S/V DoodleBug (SM331) has just completed a 12,000 mile run from
Kemah, Texas to New Zealand. During the passage we "heaved
to" maybe 4 or 5 times, in winds of up to 25 knots – usually
because
we arrived too early for a reef pass entrance. I had read in the
sailing literature that a ketch will generally "heave to" on
just a
hard sheeted mizzen and an e-mail exchange with another Amel owner
had confirmed this to be true for the Super Maramu. My experience is
that with just the mizzen, the boat will oscillate between 30 degrees
and 60 degrees to the wind – i.e. the "correct" heave to
angle. The
problem is that it then rolls badly in a moderate sea and contrary to
many authors glowing comments about how comfortable the heaved to
position is and how they will cook dinner etc., I have found that the
boat motion is extremely uncomfortable and sailing slowly in any
direction is to be preferred.
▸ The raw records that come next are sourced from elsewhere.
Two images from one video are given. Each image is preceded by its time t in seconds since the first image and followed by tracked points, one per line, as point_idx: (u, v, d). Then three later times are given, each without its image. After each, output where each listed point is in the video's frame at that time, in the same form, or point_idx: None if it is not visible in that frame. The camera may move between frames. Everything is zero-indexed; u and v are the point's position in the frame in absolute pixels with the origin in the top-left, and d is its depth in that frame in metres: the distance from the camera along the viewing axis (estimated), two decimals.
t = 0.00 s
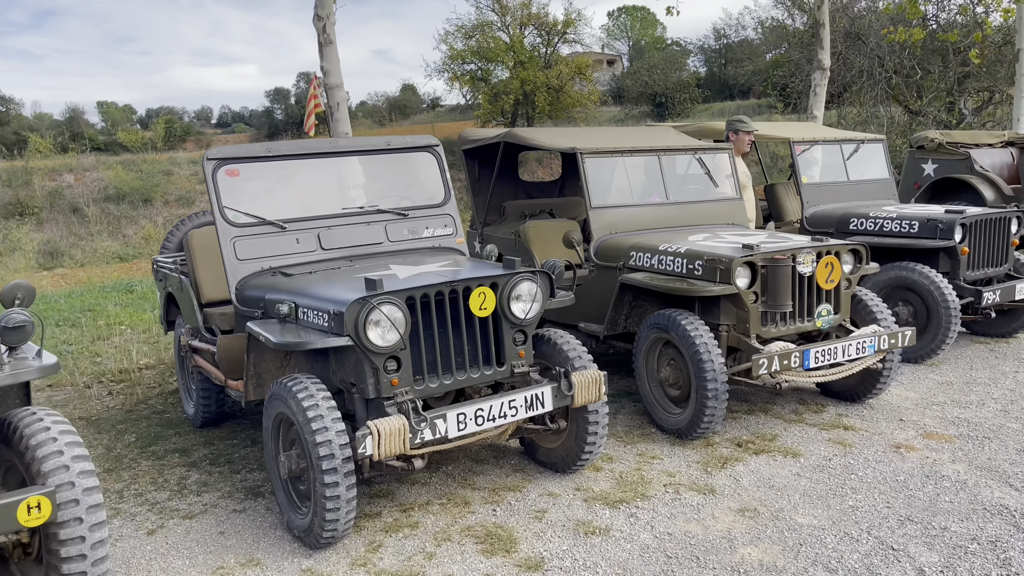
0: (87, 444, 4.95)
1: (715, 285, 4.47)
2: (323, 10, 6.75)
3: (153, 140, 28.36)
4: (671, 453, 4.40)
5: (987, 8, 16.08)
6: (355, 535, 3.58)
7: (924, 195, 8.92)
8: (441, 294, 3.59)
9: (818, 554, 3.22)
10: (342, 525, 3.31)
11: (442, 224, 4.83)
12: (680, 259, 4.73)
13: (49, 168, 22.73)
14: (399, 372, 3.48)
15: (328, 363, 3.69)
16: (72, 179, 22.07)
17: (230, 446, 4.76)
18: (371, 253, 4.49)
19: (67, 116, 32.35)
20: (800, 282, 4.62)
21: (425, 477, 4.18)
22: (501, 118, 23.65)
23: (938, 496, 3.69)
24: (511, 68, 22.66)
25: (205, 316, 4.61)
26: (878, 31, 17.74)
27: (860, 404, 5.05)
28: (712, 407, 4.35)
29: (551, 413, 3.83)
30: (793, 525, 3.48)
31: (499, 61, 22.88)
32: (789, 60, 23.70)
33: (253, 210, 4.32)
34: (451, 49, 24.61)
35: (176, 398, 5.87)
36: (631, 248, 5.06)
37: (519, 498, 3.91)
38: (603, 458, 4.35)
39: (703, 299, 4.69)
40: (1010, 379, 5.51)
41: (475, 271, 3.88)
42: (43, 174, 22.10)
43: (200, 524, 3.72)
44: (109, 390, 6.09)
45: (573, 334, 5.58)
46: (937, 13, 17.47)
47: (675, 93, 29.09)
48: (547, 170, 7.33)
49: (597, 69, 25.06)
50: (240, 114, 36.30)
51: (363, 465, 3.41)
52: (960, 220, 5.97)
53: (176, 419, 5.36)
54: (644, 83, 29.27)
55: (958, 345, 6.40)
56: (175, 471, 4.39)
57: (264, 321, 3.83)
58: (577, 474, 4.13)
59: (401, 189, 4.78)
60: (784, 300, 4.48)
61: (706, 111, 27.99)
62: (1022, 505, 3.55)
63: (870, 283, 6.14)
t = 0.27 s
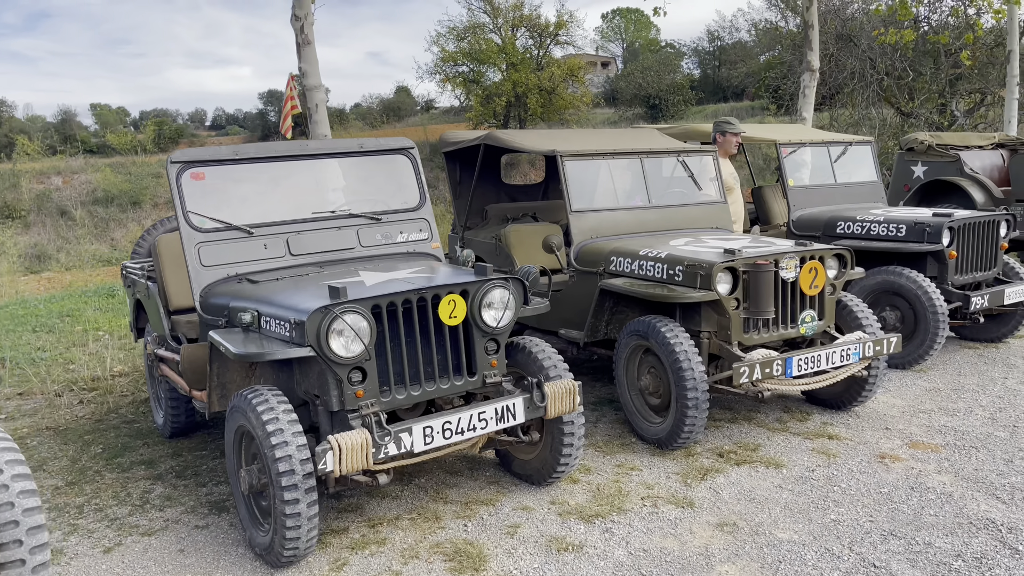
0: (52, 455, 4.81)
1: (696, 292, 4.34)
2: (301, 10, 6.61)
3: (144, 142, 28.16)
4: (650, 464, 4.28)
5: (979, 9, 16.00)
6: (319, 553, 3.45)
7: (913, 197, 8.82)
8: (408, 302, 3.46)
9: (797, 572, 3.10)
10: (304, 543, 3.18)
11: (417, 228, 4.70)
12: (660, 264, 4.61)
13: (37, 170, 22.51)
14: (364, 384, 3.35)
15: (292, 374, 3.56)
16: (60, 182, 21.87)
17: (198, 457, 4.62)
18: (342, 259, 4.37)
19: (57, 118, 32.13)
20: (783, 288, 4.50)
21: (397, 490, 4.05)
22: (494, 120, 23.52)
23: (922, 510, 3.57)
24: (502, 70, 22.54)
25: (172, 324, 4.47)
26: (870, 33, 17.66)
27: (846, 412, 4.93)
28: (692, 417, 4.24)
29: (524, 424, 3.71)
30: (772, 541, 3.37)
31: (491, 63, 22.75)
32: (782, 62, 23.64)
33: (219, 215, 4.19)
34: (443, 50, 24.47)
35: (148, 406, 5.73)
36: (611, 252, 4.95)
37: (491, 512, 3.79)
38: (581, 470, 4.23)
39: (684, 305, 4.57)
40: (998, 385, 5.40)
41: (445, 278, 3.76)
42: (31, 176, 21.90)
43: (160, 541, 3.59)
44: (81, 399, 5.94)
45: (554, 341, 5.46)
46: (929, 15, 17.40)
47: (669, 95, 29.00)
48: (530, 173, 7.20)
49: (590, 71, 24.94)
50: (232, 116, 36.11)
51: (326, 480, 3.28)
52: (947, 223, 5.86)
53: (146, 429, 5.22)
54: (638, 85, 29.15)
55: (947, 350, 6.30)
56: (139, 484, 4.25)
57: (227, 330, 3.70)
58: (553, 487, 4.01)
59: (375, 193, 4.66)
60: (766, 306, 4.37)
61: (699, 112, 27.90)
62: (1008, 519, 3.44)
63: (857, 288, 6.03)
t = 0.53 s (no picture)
0: (11, 469, 4.65)
1: (676, 297, 4.21)
2: (275, 8, 6.45)
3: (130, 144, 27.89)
4: (629, 476, 4.14)
5: (968, 10, 15.94)
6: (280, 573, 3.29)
7: (901, 199, 8.72)
8: (373, 311, 3.31)
9: None
10: (261, 564, 3.02)
11: (389, 233, 4.56)
12: (640, 269, 4.48)
13: (21, 173, 22.24)
14: (326, 396, 3.20)
15: (253, 386, 3.41)
16: (44, 185, 21.60)
17: (162, 471, 4.46)
18: (310, 265, 4.22)
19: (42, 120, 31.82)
20: (766, 293, 4.38)
21: (365, 505, 3.90)
22: (483, 122, 23.37)
23: (908, 524, 3.45)
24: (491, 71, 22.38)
25: (134, 333, 4.32)
26: (859, 34, 17.59)
27: (831, 420, 4.81)
28: (672, 427, 4.10)
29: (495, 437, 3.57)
30: (752, 558, 3.23)
31: (480, 65, 22.60)
32: (772, 64, 23.58)
33: (182, 219, 4.04)
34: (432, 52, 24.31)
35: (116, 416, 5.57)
36: (590, 257, 4.81)
37: (462, 528, 3.64)
38: (557, 482, 4.09)
39: (665, 312, 4.44)
40: (986, 391, 5.29)
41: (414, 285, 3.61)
42: (14, 179, 21.63)
43: (114, 561, 3.43)
44: (47, 408, 5.77)
45: (533, 347, 5.31)
46: (918, 16, 17.34)
47: (659, 97, 28.89)
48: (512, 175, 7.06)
49: (580, 73, 24.82)
50: (221, 118, 35.85)
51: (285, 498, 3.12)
52: (934, 226, 5.73)
53: (111, 441, 5.05)
54: (628, 87, 29.04)
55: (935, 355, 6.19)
56: (98, 500, 4.09)
57: (185, 340, 3.54)
58: (527, 501, 3.86)
59: (346, 196, 4.52)
60: (748, 312, 4.24)
61: (689, 114, 27.81)
62: (997, 534, 3.32)
63: (843, 292, 5.92)
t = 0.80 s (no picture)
0: None
1: (652, 305, 4.07)
2: (245, 7, 6.27)
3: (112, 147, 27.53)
4: (604, 490, 4.00)
5: (952, 12, 15.91)
6: None
7: (885, 201, 8.63)
8: (331, 322, 3.16)
9: None
10: None
11: (357, 238, 4.40)
12: (616, 276, 4.35)
13: None
14: (282, 413, 3.04)
15: (207, 402, 3.24)
16: (23, 187, 21.27)
17: (120, 487, 4.29)
18: (273, 273, 4.06)
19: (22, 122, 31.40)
20: (745, 300, 4.25)
21: (329, 524, 3.74)
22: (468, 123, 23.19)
23: (891, 541, 3.32)
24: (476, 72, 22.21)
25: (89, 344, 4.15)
26: (844, 36, 17.54)
27: (813, 430, 4.69)
28: (649, 439, 3.97)
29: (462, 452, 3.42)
30: None
31: (466, 66, 22.42)
32: (758, 65, 23.53)
33: (138, 225, 3.87)
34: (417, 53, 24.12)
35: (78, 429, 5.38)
36: (566, 263, 4.67)
37: (428, 548, 3.49)
38: (529, 498, 3.95)
39: (641, 319, 4.30)
40: (971, 398, 5.19)
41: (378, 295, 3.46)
42: None
43: None
44: (8, 420, 5.58)
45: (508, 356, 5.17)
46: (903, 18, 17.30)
47: (646, 98, 28.79)
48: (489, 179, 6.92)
49: (566, 74, 24.71)
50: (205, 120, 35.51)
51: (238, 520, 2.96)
52: (918, 229, 5.64)
53: (70, 455, 4.87)
54: (615, 88, 28.93)
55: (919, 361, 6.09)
56: (50, 519, 3.92)
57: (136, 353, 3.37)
58: (497, 518, 3.72)
59: (312, 200, 4.36)
60: (726, 320, 4.11)
61: (676, 116, 27.74)
62: (981, 551, 3.20)
63: (825, 299, 5.81)
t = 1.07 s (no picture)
0: None
1: (623, 311, 3.95)
2: (210, 4, 6.09)
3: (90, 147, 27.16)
4: (574, 503, 3.87)
5: (934, 13, 15.91)
6: None
7: (866, 203, 8.55)
8: (282, 332, 3.01)
9: None
10: None
11: (319, 243, 4.25)
12: (587, 280, 4.22)
13: None
14: (228, 428, 2.89)
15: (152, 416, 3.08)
16: None
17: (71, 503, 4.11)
18: (229, 279, 3.90)
19: None
20: (719, 305, 4.13)
21: (286, 541, 3.59)
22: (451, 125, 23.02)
23: (866, 556, 3.21)
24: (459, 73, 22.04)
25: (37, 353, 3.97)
26: (826, 37, 17.50)
27: (790, 438, 4.58)
28: (619, 450, 3.84)
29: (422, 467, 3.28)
30: None
31: (449, 67, 22.25)
32: (742, 66, 23.49)
33: (87, 229, 3.70)
34: (399, 54, 23.92)
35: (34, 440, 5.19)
36: (536, 267, 4.54)
37: (388, 567, 3.34)
38: (496, 511, 3.81)
39: (613, 325, 4.18)
40: (951, 404, 5.10)
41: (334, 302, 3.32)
42: None
43: None
44: None
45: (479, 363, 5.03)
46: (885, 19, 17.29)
47: (631, 99, 28.72)
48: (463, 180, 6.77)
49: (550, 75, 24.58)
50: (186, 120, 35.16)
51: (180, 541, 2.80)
52: (897, 231, 5.55)
53: (23, 468, 4.69)
54: (600, 89, 28.84)
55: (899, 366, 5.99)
56: None
57: (79, 364, 3.21)
58: (461, 533, 3.58)
59: (273, 204, 4.21)
60: (700, 326, 3.99)
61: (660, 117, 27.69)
62: (959, 567, 3.09)
63: (803, 303, 5.71)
It was suggested to me that the problem
is that the mizzen is too small to adequately damp the rolling and
that the traditional heave to method of a backed jib plus reefed
mainsail would leave the boat slightly heeled with little or no roll.
Do any other Amel owners have any comments or experience with this?
Has anyone heaved to in order to wait out severe weather on passage?